Gözde konjuktivadaki kanlanma ucu korneaya varan bir üçgen şeklinde dikkati çeker, fotofobi ve gözde yaşarma olabilir. Ağızda yumuşak damakta ve yutağın arka cidarında kanlanma olabilir. 2-12 hafta içerisinde hastaların yüzde 15'inde ikinci bir atak gelişmekte olduğu öğrenildi.
Hastalık ilerleyici değildir ve özel bir tedavi gerektirmez. Şikayetlerin tedavisi, yatak istirahati, uygun sıvı verilmesi ve aspirin ile analjezi önerilebilir. Hastalar, tatarcık geçirmeyen bir cibinlik içinde yatmalıdırlar. Insektisitlerle tatarcıklara karşı savaş çok etkilidir.
SALGIN YOK AÇIKLAMASI
Konuyla ilgili açıklama yapan İzmir İl Sağlık Müdür Yardımcısı Dr. Neşe Zeren Nohutcu, bölgede "tatarcık humması" şeklinde bir salgının söz konusu olmadığını söyledi.
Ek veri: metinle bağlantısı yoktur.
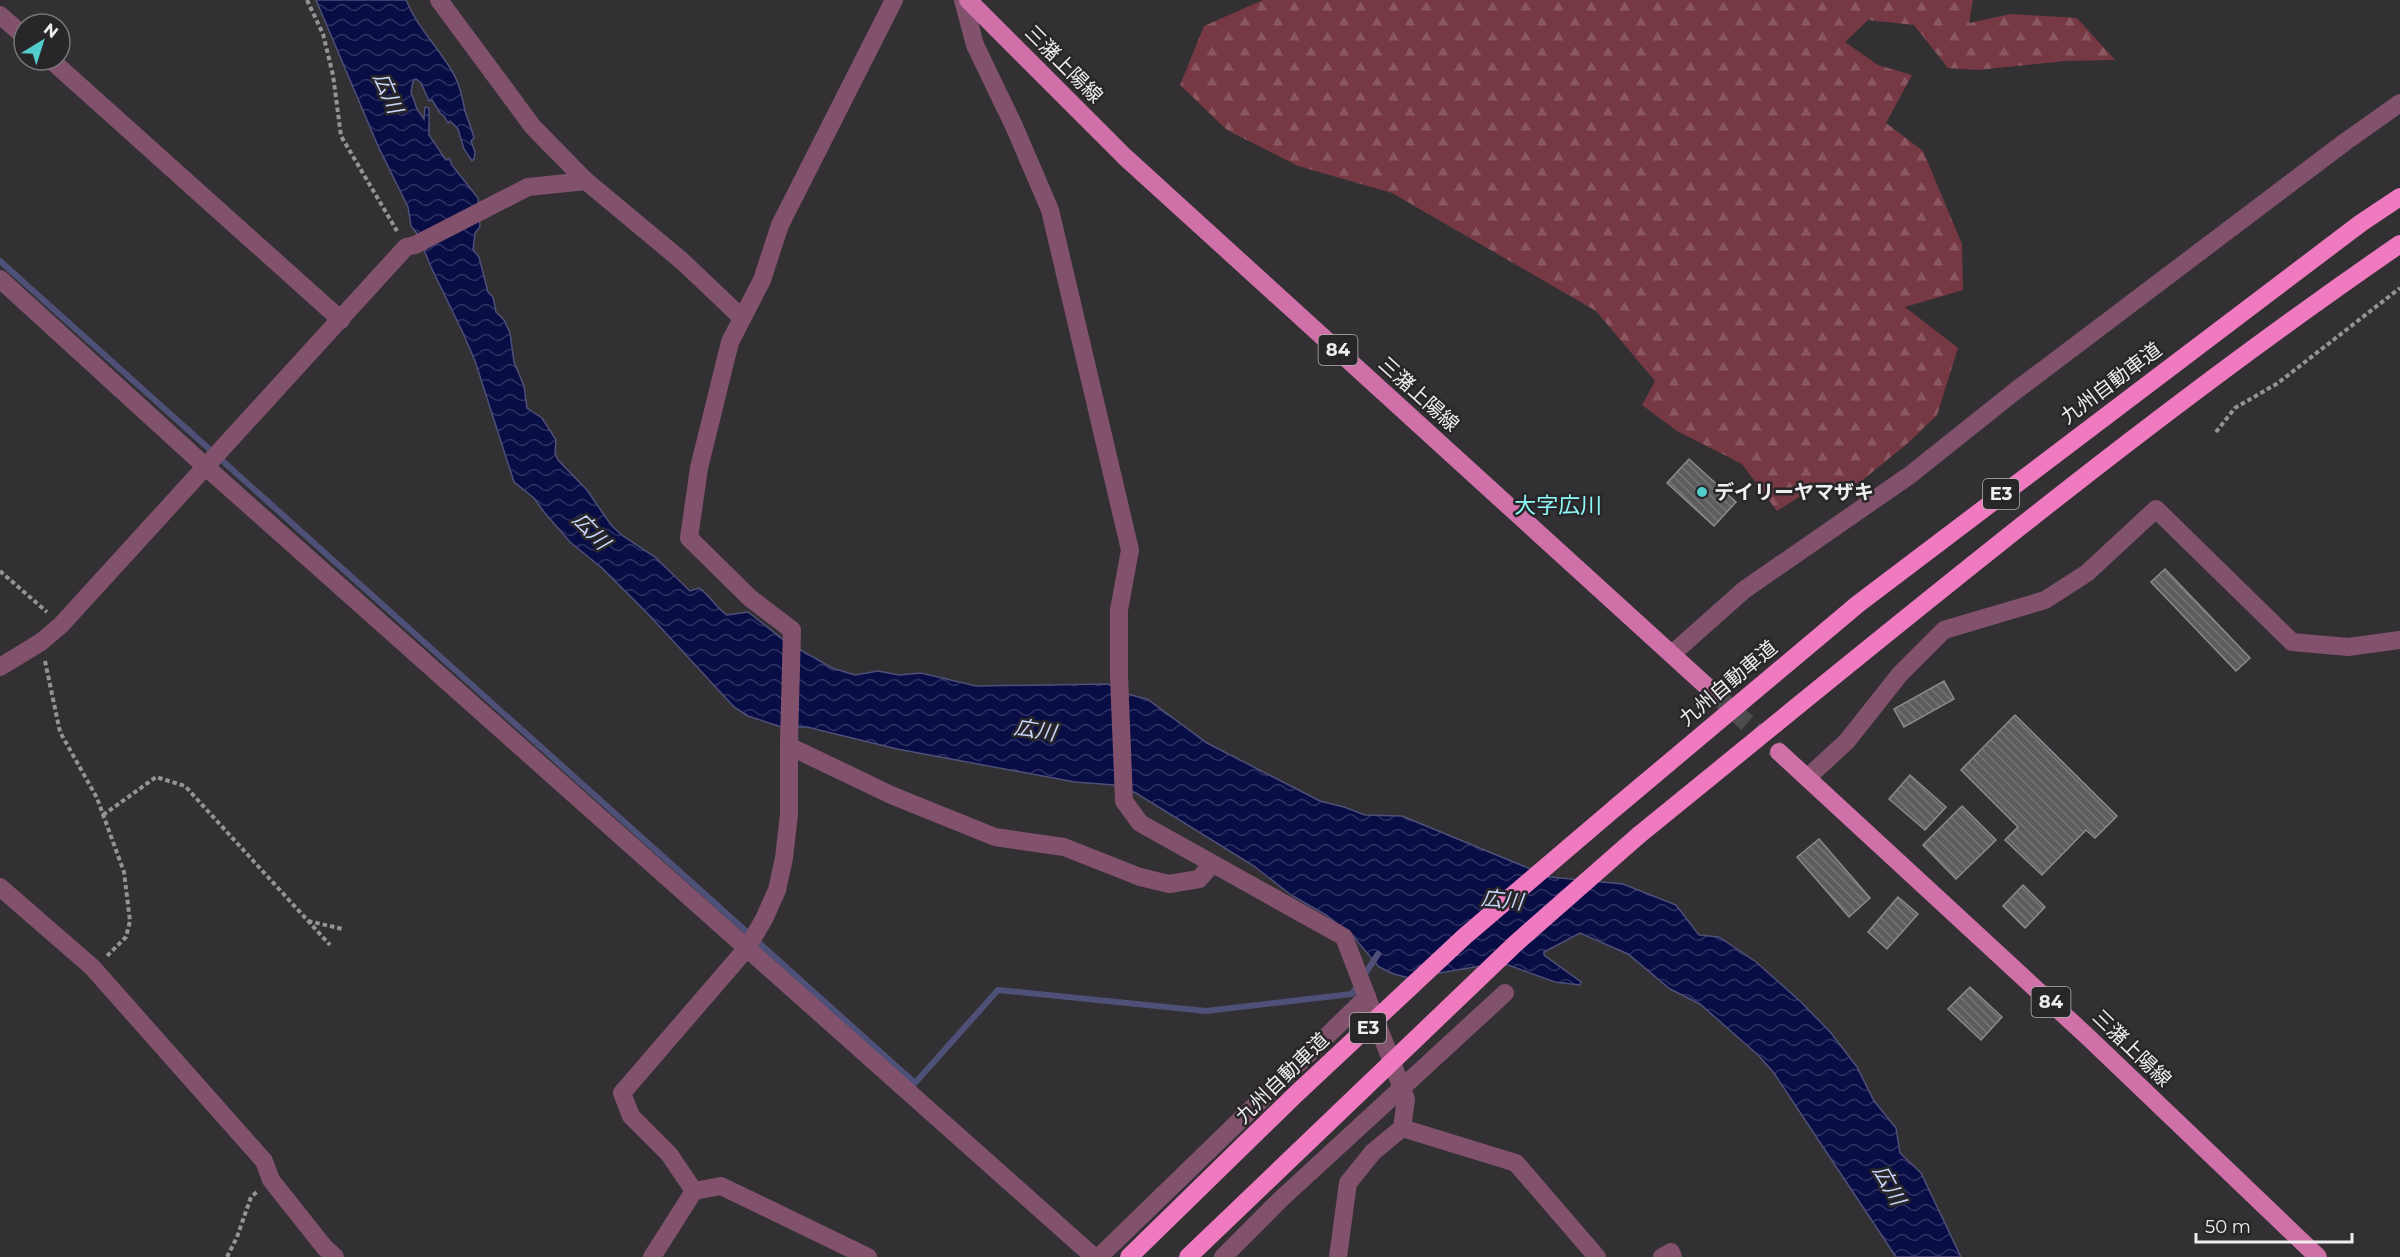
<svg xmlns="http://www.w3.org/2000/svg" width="2400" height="1257" viewBox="0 0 2400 1257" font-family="Montserrat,'Noto Sans JP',sans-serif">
<defs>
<pattern id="forest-firs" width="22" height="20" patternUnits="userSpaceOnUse" patternTransform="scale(1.5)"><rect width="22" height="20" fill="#763944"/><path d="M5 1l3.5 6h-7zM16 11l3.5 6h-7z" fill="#8a565f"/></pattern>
<pattern id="water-waves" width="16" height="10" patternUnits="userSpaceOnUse" patternTransform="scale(1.5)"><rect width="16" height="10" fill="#090d45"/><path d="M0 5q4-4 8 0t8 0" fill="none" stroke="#2d3160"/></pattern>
<pattern id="building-back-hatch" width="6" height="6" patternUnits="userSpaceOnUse" patternTransform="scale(1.5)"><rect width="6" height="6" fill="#5d5d60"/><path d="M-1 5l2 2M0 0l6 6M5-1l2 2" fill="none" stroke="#757577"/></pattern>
</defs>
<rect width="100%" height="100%" fill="#323032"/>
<path fill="url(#forest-firs)" d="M1263 0H1973L1969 23 2011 14 2077 18 2115 60 2065 61 1978 70 1948 68 1914 25 1868 20 1845 42 1878 65 1912 75 1886 123 1923 151 1962 244 1963 290 1905 307 1958 348 1937 415 1908 443 1859 483 1820 484 1777 511 1742 464 1677 431 1642 405 1655 381 1596 311 1392 193 1298 166 1227 130 1180 85 1204 26Z"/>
<path fill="url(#water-waves)" stroke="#4e5078" stroke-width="1.5" d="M316 0H406C417 27 437 46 452 71 460 84 462 97 465 111 468 121 472 129 474 138L471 141 475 152 474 159 472 161 464 149 458 129 450 121 448 123 444 116 440 113 432 100 429 101 421 83 416 79 413 81 411 92 417 109 424 119 425 107 429 108V135L446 160 450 158 451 164 478 198 480 227 475 233 473 250 479 257 488 292 493 297 496 312 504 320 510 333 514 362 524 386 527 408 542 418 556 440 555 453 558 460 587 490 611 525 623 536 655 557 690 591 699 588C710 595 716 608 727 615L748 612 785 641 832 668 855 675 878 671 899 675 921 673 976 686 1108 684 1127 694 1147 699 1207 743 1320 801 1344 807 1365 815 1402 816 1550 877 1623 884 1676 905 1699 935 1719 937 1756 962 1801 1002 1831 1033 1857 1067 1874 1101 1896 1128 1900 1153 1921 1173 1961 1257H1896L1774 1073 1758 1055 1700 1004 1670 989 1628 954 1580 933 1544 952V955L1581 982 1580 985 1555 982 1508 965H1487L1409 978 1394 974 1379 967 1352 935 1326 915 1291 895 1254 866 1136 793 1114 785 1075 782 897 749 807 727H781L748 716 734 707 650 616 602 568 570 542 544 512 534 498 514 482 475 361 463 333 431 267 418 235 411 226 408 207 378 146Z"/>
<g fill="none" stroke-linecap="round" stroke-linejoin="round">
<path stroke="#4e5078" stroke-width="6" d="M0 261 915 1083 998 990 1206 1011 1352 994 1378 954"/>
</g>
<g fill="url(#building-back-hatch)" stroke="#8b8b8e" stroke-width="1.5">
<path d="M1689 459 1736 502 1714 526 1667 483Z"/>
<path d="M2165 569 2250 658 2236 671 2151 582Z"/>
<path d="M1944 681 1954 699 1904 727 1894 709Z"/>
<path d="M2015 715 2117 816 2095 838 2086 830 2042 875 2005 840 2018 827 1961 770Z"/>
<path d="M1910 775 1946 807 1925 830 1889 799Z"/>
<path d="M1962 806 1996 840 1956 879 1923 845Z"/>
<path d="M1819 839 1870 898 1849 917 1797 857Z"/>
<path d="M2023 885 2045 907 2025 928 2003 906Z"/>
<path d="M1898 897 1918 914 1887 949 1868 932Z"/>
<path d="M1970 987 2002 1017 1981 1040 1948 1009Z"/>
</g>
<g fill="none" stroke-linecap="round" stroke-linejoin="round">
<path stroke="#4e4c4e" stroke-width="18" stroke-dasharray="18 9" stroke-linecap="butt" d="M1714 693 1779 752"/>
<g stroke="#959395" stroke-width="4" stroke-dasharray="4.5 3" stroke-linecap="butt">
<path d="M307 0 323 34 333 75 341 136 397 231"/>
<path d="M2216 432 2235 408 2278 383 2400 288"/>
<path d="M0 571 47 612"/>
<path d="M45 661 60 732 97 798 124 872 130 921 126 937 107 956"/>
<path d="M103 815 156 777 185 786 330 945"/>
<path d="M308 921 343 929"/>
<path d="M227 1257 237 1237 251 1197 258 1191"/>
</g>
<g stroke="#82526d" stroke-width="18">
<path d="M439 0 533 127 586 181"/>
<path d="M963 0 975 45 1014 126 1050 210 1130 550 1119 610V676L1124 801 1140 823 1344 937 1406 1099 1402 1128 1373 1152 1348 1183 1338 1257"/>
<path d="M0 15 24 36"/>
<path d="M51 60 341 320"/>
<path d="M0 279 206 467 1094 1257"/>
<path d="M1672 654 1744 590 1910 475 2014 392 2345 142 2400 103"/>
<path d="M0 667 41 642 61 625 406 247 415 245 528 187 586 181 682 261 741 317"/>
<path d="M789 746 891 795 995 837 1064 847 1140 877 1169 884 1199 879 1212 864"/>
<path d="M1807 778 1847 741 1900 674 1944 630 2045 600 2087 573 2156 509 2292 642 2348 647 2400 640"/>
<path d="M0 887 92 967 264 1161 271 1180 325 1248 335 1257"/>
<path d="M1402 1128 1516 1163 1597 1257"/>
<path d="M694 1191 669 1154 631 1116 622 1093 747 948 764 919 777 890 784 858 789 814V741L792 630 750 598 689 538 699 468 730 342 762 280 780 225 894 0"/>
<path d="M652 1257 694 1191 721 1186 868 1257"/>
<path d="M1099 1257 1367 997"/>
<path d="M1223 1257 1281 1199 1505 993"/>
<path d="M1662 1257 1671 1252 1673 1257"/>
</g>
<g stroke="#d070a8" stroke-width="18">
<path d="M968 0 1125 157 1714 693"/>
<path d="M1779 752 2089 1038 2318 1257"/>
</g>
<g stroke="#ef7ac0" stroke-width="18">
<path d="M1615 808 1858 604 2361 223 2400 197"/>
<path d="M1639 835C1888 633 2135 426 2400 244"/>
</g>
<g stroke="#ef7ac0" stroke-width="18">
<path d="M1129 1257 1295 1095 1465 936 1615 808"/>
<path d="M1188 1257 1515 944 1639 835"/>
</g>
</g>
<circle fill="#52cdcd" stroke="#282628" stroke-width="2" cx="1702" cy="492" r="6"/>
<g text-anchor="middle" stroke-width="5" stroke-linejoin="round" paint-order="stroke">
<g fill="#282628" stroke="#b3b1b3" stroke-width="1.5">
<rect x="1318.5" y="335" width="39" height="30" rx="4.5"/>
<rect x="1983" y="479" width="36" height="30" rx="4.5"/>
<rect x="2031.5" y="987" width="39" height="30" rx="4.5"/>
<rect x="1350" y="1013" width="36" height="30" rx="4.5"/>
</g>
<g font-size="18" font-weight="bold" fill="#eeedef">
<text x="1338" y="356">84</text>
<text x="2001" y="500">E3</text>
<text x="2051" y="1008">84</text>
<text x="1368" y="1034">E3</text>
</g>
<g font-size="20" fill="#eeedef" stroke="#282628">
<text transform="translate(1064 64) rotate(45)" y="7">三潴上陽線</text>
<text transform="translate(2111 383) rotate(-37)" y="7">九州自動車道</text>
<text transform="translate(1419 394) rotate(42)" y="7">三潴上陽線</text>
<text transform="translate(1728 683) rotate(-40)" y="7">九州自動車道</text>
<text transform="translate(2132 1048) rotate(44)" y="7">三潴上陽線</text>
<text transform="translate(1282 1078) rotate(-44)" y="7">九州自動車道</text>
</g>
<g font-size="20" font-weight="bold" fill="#eeedef" stroke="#282628" text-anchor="start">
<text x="1714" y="499">デイリーヤマザキ</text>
</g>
<g font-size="21" font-style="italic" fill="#c8d5fa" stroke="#282628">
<text transform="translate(388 93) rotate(67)" y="7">広川</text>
<text transform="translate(591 531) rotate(46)" y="7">広川</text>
<text transform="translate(1035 730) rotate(9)" y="7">広川</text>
<text transform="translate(1502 900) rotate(6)" y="7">広川</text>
<text transform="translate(1889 1185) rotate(61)" y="7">広川</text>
</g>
<g font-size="22" fill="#8df9f9" stroke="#282628">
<text x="1558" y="513">大字広川</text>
</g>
</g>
<g transform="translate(42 42) rotate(38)"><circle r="28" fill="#282628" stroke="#777678" stroke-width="1.5"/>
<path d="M0-4.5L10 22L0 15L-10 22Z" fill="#52cdcd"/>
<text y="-9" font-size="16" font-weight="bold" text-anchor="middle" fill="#eeedef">N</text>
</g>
<path d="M2196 1233v9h156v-9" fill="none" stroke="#eeedef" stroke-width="3"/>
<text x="2205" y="1233" font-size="18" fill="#eeedef" stroke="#282628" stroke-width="4.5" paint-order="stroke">50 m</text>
</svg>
Kiraz halkının, bahar mevsiminden başlayıp, yaz mevsiminde de devam eden ve akşam saatlerinde ortaya çıkan 'tatarcık' adlı bir sineğin varlığından şikayetçi olduğunu belirten Nohutcu, bu şikayetin üzerine bölgede tüm tedbirlerin alındığını ve ilaçlama çalışmalarının yapıldığını bildirdi.
Fakat basına yansıyan şekilde bir salgının varlığından söz edilemeyeceğini belirten Nohutcu, "Kiraz'da tatarcık denilen ara hayvan nedeniyle bir şikayet söz konusu. Fakat bu bölgede 'tatarcık humması' salgını diye bir şey yok. Rahatsızlık nedeniyle 600 başvuru olduğu yazılmış, halbuki yapılan başvurular 60'ı geçmiyor.
Dolayısıyla 'salgın var' diyemiyoruz. Bölgede rahatsızlığı önlemeye yönelik ilaçlama çalışmaları dahil olmak üzere tüm çalışmalar yapılıyor, her şey kontrol altında. Hiç olmayan bir olgunun, basında karşımıza varmış gibi çıkarılması hoş değil.
Bu söylentiler o bölgede yaşayan insanları huzursuz ediyor. Biz bunu etik bulmuyoruz" diye konuştu. Nohutcu, hastalığın bulaşıcı olmadığını da sözlerine ekledi. İzmir İl Sağlık Müdürlüğü'nce bölgede yapılan çalışmalar doğrultusunda Kiraz Devlet Hastanesi ve bölgedeki aile hekimlerine yapılan başvuruların tekrar incelendiği ve gazete manşetlerine taşınan haber başlıklarının ve içeriğinin gerçeği yansıtmadığı ve sayıların yanlış aktarıldığı bildirildi.
İncelemede, başka nedenlerle açıklanamayan ateş, halsizlik, vücutta yaygın kan ve eklem ağrıları nadiren bulantı kusma şikayeti ile Karaburç Aile Sağlığı Merkezi ve Kiraz Devlet Hastanesi'ne 2008 yılı içerisinde Karaburç'dan 41, Çayağzı'dan 8, Kiraz Merkez'den 5, Yeniköy'den 2 olmak üzere toplam 56 hastanın başvuru yaptığı belirtildi.
Hastalığın ölüme yol açmadığı, hastaların köyün belli yerlerinde lokalize olduğu, hane içinde hastaların yanında sağlıklı kişilerin olduğu, 5-9 yaş grubunda daha küçük yaşta hasta olmadığı, bölgede tatarcık sineği ile bulaştırılabilen kala-azar ve şark çıbanı hastalığına benzer bulguları olan hasta bulunmadığı, köydeki binaların yapısının tatarcık sineğinin üremesi için uygun ortam oluşturduğu, köy ekonomisinin de hayvancılığın önemli bir yer tuttuğunu ancak, hayvanların atıklarının usulüne uygun uzaklaştırılmadığı nedeniyle hastalığın oluşabileceğinin tespit edildiği bildirildi.